Dynamic loss scaling automatically adjusts $\alpha$ to balance overflow and underflow risk.

Stable Reduction Algorithms

Large reductions can overflow even when individual terms are safe.

Example:

\sum_{i=1}^{10^9} 10^{30}.

Intermediate sums may exceed representable range.

Stable reduction strategies include:

Method	Purpose
Pairwise summation	Reduce accumulation error
Kahan summation	Compensate rounding
Block scaling	Normalize partial sums
Log-domain accumulation	Avoid magnitude explosion

Gradient Clipping

Gradient clipping prevents overflow during optimization.

Given gradient $g$ :

g \leftarrow g \cdot \min\left( 1, \frac{\tau}{\|g\|} \right).

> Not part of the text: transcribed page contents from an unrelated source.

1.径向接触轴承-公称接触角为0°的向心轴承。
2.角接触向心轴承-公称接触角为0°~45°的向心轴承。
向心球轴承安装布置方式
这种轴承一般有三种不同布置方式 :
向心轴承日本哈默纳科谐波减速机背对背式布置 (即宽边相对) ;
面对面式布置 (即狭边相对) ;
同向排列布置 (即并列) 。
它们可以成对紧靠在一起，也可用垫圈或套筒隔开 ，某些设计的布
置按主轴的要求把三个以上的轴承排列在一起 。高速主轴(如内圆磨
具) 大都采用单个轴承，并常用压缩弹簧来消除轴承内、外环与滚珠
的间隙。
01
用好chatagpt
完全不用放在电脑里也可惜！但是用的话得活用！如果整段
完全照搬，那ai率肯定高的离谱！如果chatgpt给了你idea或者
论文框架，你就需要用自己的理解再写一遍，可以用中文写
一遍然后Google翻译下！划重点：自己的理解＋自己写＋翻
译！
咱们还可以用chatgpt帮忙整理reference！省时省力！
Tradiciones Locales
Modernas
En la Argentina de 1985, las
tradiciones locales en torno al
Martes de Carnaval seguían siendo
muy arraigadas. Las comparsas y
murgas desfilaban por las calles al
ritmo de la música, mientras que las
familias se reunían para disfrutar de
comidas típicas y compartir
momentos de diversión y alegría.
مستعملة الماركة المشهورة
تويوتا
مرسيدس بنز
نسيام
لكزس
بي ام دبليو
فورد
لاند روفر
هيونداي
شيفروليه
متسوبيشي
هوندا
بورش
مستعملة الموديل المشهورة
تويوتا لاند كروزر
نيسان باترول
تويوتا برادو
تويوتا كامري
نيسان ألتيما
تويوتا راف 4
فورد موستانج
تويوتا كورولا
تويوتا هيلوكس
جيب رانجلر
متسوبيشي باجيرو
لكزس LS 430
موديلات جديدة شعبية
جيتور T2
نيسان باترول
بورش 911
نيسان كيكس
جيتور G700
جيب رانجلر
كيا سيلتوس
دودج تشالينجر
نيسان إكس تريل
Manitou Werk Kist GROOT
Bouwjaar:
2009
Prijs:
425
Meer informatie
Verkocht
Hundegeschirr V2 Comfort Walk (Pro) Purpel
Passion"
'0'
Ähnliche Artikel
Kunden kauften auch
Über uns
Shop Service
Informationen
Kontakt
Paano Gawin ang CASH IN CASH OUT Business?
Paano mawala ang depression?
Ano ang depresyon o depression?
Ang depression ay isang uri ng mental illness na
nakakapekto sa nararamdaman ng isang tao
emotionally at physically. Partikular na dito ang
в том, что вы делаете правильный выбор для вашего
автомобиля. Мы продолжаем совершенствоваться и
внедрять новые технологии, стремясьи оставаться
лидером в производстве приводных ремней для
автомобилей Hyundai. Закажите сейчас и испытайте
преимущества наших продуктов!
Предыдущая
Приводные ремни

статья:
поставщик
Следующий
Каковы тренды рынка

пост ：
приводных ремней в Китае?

This limits gradient magnitude.

Clipping does not solve conditioning problems, but it prevents catastrophic updates.

Overflow in Optimizers

Optimization algorithms also suffer overflow.

Example:

v_t = \beta v_{t-1} + (1-\beta)g_t^2.

Large gradients may overflow the squared term:

g_t^2.

Adaptive optimizers therefore require careful numerical design.

Even simple expressions like:

\sqrt{v_t}

may produce NaNs if $v_t$ becomes invalid.

Hardware Effects

Different hardware handles overflow differently.

Hardware	Common behavior
CPU	Full IEEE semantics
GPU	Sometimes reduced precision
TPU	Aggressive fused execution
AI accelerators	May flush subnormals

Fused kernels may change rounding behavior.

Compiler optimizations may reorder arithmetic.

Two mathematically identical programs may therefore exhibit different overflow behavior across devices.

Detecting Overflow and Underflow

Practical systems monitor:

Signal	Meaning
NaN gradients	Invalid arithmetic
Inf activations	Overflow
Zero gradients	Possible underflow
Sudden loss spikes	Numerical instability
Divergent optimization	Exploding gradients

Instrumentation is essential in large systems.

Stable Numerical Design

A stable differentiable program typically follows several principles:

Principle	Purpose
Normalize magnitudes	Prevent extreme scales
Use log-domain algebra	Avoid exponential blowup
Avoid subtracting large close values	Reduce cancellation
Use stable fused operators	Improve local conditioning
Prefer bounded activations carefully	Control gradient magnitude
Use residual pathways	Preserve gradient flow
Keep accumulators higher precision	Reduce rounding loss

Core Idea

Overflow and underflow are fundamental consequences of finite-range arithmetic. Automatic differentiation propagates and often amplifies these numerical effects because gradients inherit the scaling behavior of the primal computation. Stable differentiable systems therefore require explicit numerical engineering, including algebraic reformulation, scaling strategies, stable kernels, and precision management.